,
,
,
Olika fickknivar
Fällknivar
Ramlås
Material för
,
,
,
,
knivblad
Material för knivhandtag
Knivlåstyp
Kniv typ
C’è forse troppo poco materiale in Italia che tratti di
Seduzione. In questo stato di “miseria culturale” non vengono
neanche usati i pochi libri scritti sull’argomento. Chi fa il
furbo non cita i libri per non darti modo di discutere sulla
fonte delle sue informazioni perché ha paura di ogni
* * *
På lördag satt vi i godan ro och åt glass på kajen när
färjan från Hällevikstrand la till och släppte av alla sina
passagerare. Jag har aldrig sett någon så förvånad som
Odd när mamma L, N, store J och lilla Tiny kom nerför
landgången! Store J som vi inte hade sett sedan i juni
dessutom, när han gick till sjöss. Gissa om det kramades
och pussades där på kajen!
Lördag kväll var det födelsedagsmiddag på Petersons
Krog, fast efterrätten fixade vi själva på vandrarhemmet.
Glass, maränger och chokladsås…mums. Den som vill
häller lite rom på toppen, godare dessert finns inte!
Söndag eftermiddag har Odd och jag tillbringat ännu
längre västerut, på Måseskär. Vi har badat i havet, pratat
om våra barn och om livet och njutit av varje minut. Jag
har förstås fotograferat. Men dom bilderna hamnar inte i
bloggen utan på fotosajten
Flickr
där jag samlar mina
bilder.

Required action =
Copy out every line of the material above that contains the string "kajen".

Written solution =
På lördag satt vi i godan ro och åt glass på kajen när
och pussades där på kajen!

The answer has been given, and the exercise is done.